Massive overcapacity looms heavily in the aromatics industry in 2019
While massive overcapacity looms heavily over the market outlook for 2019, the aromatics industry remained highly profitable in 2018. Lower gasoline values have supported aromatics extraction economics in some regions, and the overall health of the market has been driven principally by very strong consumption growth in the PET fibre sector. China’s ban on imports of PET scrap has also dropped the proportion of fibre coming from recycled PET (RPET).
The aromatics business has always had to manage the mismatch of the composition of BTX production and the consumption profile. Far more toluene is produced in the conventional sources from the steam cracker and reformer than needed for chemical uses and the proportion of para-xylene produced is far lower than the demand profile of xylenes. The growth of para-xylene remains much higher than that of benzene, and the conventional supply structure for aromatics has become unable to match the changing demand growth profile. A new supply concept described as “crude-to-para-xylene” has emerged, whereby PET sector consumers are back‑integrating into para-xylene via world-scale refinery/aromatics complexes. These projects use a novel configuration to maximise naphtha production and therefore allow several times more para-xylene production per ton of crude oil distilled, enabling new para-xylene complexes of up to four million tons of annual capacity. Although tightly focussed on the production of para-xylene, these units will also bring excess benzene supply from toluene disproportionation (TDP), and motivate other producers to reduce their benzene make, notably by reducing TDP operations and removing benzene precursors from reformer feed.
China’s import requirement for para-xylene has soared to over one million tons per month, and almost all the margin in the polyester chain has become concentrated at the para-xylene step. Very high consumption growth did however restore profitability of purified terephalic acid (PTA) in 2018, although PET resin and fibre producers were at time unable to pass this downstream. As the main purpose of this unprecedented wave of capacity growth is to reduce the need for para-xylene purchasing by the major consumer groups, the effect on existing merchant suppliers of para-xylene to China will be pronounced. The new producers will be motivated to run their own plants at maximum rates, irrespective of market conditions. Many laggard operations in other countries are therefore expected to close. Some aromatics complexes already operate in gasoline mode, maximising gasoline production and producing little or no marketable aromatics. This is a choice for some other existing producers, although tight gasoline specifications in some regions particularly concerning benzene mean this is not an option for all reformer operators.
Benzene and para-xylene values will continue to be heavily influenced by gasoline values. When the gasoline value is high relative to the market price of aromatics, refiners leave a higher proportion of mixed xylenes in the gasoline pool, and toluene conversion to benzene and para-xylene is also reduced. Toluene conversion economics have become more attractive since 2016, but the expected severe oversupply of para-xylene is expected to put these under pressure again. The large increment of benzene supply from new liquid-based steam crackers will also contribute to benzene oversupply, undermining both hydrodealkylation (HDA) and TDP economics.
The effect of the new capacity in China is expected to be a severe fall in global operating rates for para-xylene, and significant pressure on benzene.

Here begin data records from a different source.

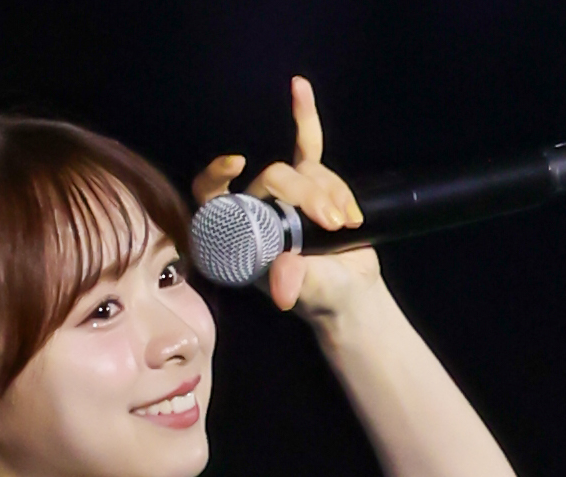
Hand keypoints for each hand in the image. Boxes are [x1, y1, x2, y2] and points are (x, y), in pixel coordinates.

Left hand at [192, 75, 379, 317]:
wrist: (351, 295)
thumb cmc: (323, 298)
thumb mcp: (309, 293)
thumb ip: (294, 282)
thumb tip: (284, 287)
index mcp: (242, 238)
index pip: (214, 199)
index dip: (217, 177)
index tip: (237, 165)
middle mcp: (258, 212)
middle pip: (273, 179)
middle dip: (306, 195)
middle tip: (332, 222)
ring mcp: (285, 196)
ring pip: (304, 170)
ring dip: (330, 193)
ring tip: (346, 224)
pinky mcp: (313, 184)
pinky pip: (308, 145)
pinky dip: (305, 118)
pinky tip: (299, 89)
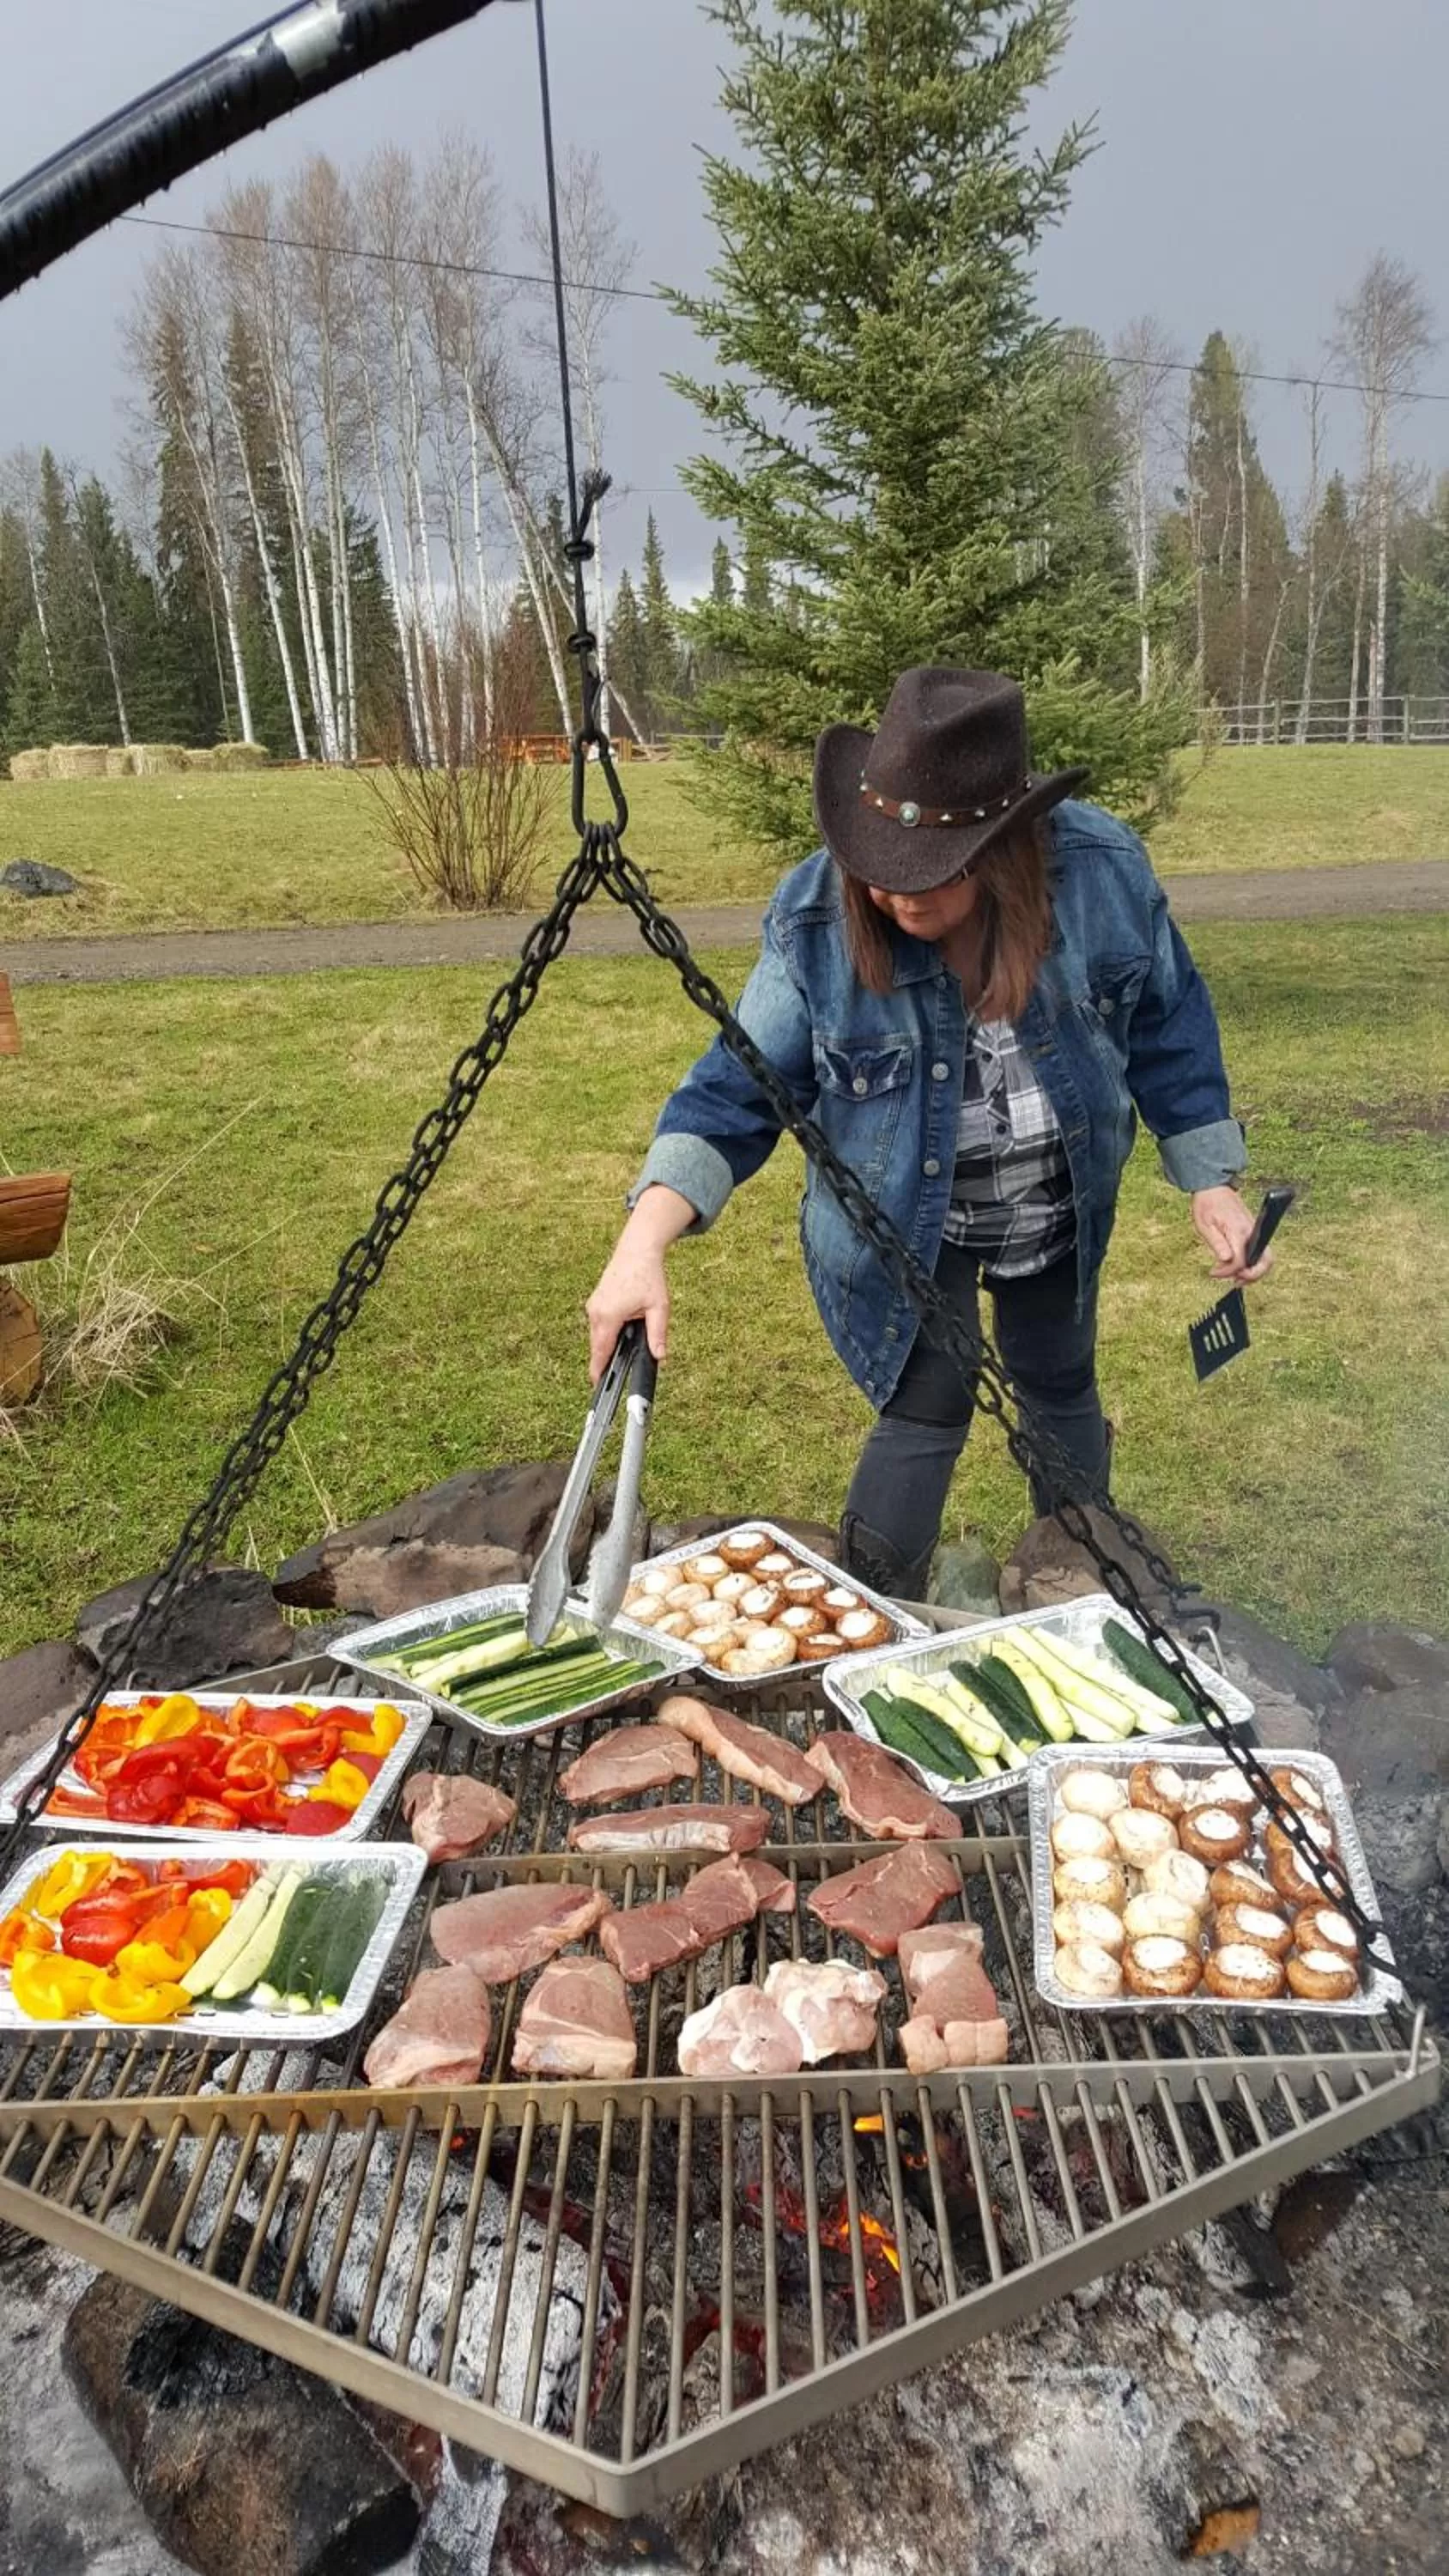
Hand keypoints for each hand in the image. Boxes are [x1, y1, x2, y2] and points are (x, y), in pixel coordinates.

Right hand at [585, 1243, 670, 1382]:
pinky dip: (607, 1333)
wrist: (637, 1250)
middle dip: (606, 1359)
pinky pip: (598, 1325)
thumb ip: (658, 1334)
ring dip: (608, 1344)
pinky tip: (621, 1332)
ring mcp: (593, 1306)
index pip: (601, 1350)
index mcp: (609, 1315)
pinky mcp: (595, 1302)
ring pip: (597, 1335)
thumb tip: (659, 1356)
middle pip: (597, 1346)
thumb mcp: (659, 1307)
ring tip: (623, 1348)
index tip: (597, 1384)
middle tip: (614, 1374)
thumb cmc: (648, 1275)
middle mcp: (596, 1311)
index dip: (598, 1369)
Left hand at [1191, 1186, 1274, 1283]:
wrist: (1214, 1187)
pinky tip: (1240, 1267)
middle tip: (1235, 1281)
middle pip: (1265, 1261)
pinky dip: (1253, 1263)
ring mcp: (1254, 1231)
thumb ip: (1216, 1243)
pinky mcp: (1253, 1232)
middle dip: (1253, 1276)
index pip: (1241, 1260)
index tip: (1213, 1272)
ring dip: (1254, 1272)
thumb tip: (1226, 1260)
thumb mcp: (1204, 1225)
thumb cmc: (1207, 1203)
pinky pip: (1259, 1251)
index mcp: (1238, 1230)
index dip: (1228, 1271)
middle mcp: (1251, 1232)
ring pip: (1265, 1258)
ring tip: (1237, 1278)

This is reminiscent of the market dynamics from massive capacity builds in 1989/90 and 1998/99. As the new plants will be fully refinery integrated and benefit from low Chinese construction and fixed operational costs, they may well run at high rates forcing produces elsewhere to cut back. Margins for para‑xylene extraction from mixed xylenes have frequently been close to zero in recent years, while most of the margin has been achieved in reforming. Access to mixed xylenes and other integration benefits will be key from 2018 to 2020 as margins decline, and will define which of the existing para-xylene producers are forced to exit the market.
The scale of the capacity build now underway in China is sufficient to significantly alter the global market. As margins currently remain strong, the main effect in the short term is on investment plans, which have cooled, particularly in the Middle East.
Despite relatively low average operating rates, the global benzene market is deceptively tight. Nameplate capacity reflects the capacity for benzene extraction, although benzene production is frequently restricted well below this level due to lack of feedstock. This is particularly true in the United States where the availability of pygas has dropped due to the shift to lighter steam cracker feeds, and in China where capacity for benzene extraction from coke oven light oil (COLO) was overbuilt, and the supply of COLO has declined due to the closure of coke ovens and modernising steel production which requires less coke per ton of metal produced.
The drop in crude oil prices in 2014 was the main influence leading to a drop in investment in coal-based methanol to olefins (MTO) in China. MTO brings olefins supply without incremental benzene from pygas. The project pipeline has thinned since the fall in oil prices, but capacity growth could accelerate again if crude oil prices remain high.
So once again the aromatics business will face mismatch between supply and market demand and will be forced to rationalise, adjust production and conversion, and attempt to remain profitable through the coming years of over-supply.